La question est renvoyée devant le Conseil constitutionnel, qui doit se prononcer sous 3 mois.

Vers une possibilité de contester les actes de gestion réduisant artificiellement le bénéfice net ?

Jusqu’ici, l’impossibilité de contester les attestations constitue un obstacle pour les salariés et syndicats en particulier lorsqu’ils reprochent à leur employeur de minorer artificiellement les bénéfices par la méthode des « prix de transfert ».

Dans un groupe multinational, une société-mère étrangère peut en effet facturer diverses prestations à une filiale française. Si le prix de ces services est comparable à celui que la filiale aurait payé pour la même prestation avec une entreprise indépendante sur le marché, la pratique est légale. Mais en surfacturant, la société-mère peut abusivement faire remonter jusqu’à elle les bénéfices de sa filiale.

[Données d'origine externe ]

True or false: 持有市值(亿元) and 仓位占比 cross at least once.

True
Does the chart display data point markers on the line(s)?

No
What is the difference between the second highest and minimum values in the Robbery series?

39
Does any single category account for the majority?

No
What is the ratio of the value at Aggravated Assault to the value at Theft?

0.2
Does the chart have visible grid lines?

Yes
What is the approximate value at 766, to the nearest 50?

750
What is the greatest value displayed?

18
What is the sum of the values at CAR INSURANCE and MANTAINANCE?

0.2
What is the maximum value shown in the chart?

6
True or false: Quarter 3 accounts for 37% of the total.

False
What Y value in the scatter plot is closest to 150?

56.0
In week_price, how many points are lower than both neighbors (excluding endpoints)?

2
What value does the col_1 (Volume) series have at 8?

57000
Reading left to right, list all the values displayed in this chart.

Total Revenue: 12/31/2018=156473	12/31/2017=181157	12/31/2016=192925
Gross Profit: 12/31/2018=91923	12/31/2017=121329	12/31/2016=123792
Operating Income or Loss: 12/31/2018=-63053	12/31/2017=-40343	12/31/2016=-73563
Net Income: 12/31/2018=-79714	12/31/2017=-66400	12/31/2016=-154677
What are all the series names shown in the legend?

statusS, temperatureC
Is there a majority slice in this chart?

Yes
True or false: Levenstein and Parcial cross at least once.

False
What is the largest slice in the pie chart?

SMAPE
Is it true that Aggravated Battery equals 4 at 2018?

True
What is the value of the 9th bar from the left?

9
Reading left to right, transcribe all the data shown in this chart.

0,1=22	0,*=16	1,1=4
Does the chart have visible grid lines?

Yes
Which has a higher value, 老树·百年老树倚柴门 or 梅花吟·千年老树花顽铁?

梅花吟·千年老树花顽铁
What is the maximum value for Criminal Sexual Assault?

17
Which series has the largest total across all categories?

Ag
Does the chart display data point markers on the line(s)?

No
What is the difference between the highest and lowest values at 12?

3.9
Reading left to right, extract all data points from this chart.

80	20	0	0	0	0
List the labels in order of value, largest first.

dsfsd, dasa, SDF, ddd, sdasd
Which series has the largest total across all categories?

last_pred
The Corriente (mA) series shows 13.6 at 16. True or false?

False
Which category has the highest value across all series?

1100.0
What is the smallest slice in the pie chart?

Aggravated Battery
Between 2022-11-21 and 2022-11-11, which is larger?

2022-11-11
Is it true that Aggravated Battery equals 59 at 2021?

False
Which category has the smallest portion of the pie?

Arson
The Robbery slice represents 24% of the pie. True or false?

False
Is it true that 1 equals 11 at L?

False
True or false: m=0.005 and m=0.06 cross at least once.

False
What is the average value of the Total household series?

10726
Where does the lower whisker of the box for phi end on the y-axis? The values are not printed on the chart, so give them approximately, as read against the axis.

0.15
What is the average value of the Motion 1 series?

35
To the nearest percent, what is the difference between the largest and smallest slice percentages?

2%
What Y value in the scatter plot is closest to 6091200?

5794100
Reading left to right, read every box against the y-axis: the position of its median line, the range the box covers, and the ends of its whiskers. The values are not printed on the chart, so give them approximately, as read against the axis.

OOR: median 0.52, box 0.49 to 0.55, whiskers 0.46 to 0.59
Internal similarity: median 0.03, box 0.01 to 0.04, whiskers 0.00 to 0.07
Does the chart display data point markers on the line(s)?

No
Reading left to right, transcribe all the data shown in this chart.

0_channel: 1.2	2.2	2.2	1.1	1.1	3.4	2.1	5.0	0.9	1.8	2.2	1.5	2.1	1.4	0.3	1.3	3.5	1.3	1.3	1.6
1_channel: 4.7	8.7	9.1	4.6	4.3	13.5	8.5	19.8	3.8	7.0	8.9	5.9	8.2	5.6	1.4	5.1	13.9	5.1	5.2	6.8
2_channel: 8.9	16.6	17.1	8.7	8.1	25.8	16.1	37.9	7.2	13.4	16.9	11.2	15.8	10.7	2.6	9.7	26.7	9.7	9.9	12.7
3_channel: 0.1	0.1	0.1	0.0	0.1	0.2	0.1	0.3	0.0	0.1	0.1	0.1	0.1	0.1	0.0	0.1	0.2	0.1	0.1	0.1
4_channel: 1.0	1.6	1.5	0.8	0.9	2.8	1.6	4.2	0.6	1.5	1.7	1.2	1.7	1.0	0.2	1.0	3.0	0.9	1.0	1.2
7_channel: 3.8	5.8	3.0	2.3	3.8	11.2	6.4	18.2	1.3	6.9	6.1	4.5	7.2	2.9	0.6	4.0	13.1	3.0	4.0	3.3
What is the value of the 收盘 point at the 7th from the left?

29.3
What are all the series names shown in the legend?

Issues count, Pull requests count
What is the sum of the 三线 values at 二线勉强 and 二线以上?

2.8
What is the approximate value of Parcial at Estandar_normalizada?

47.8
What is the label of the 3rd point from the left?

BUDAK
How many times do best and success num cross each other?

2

Ce type de manœuvre permet de bénéficier d’un traitement fiscal plus avantageux des bénéfices à l’étranger. Il réduit aussi le résultat affiché par la filiale, ce qui diminue mécaniquement les sommes dues aux salariés au titre de la participation. L’administration fiscale et le juge sont donc susceptibles de corriger les bénéfices déclarés (CGI art. 57). Mais tant que l’opération n’est pas sanctionnée au plan fiscal, les salariés ne bénéficient pas de la correction de leur droit à participation.

En cas de déclaration d’inconstitutionnalité de l’article L. 3326-1 du Code du travail, les salariés pourraient eux-mêmes attaquer les principales variables du calcul de leur réserve de participation en dénonçant l’illégalité des actes de gestion litigieux de la société, et ce sans attendre un éventuel redressement par l’administration fiscale. La possibilité de contester les attestations poserait par ailleurs la question du juge (fiscal ou judiciaire) devant lequel porter ces litiges.

En outre, les pouvoirs publics pourraient être amenés à intervenir pour modifier le code du travail.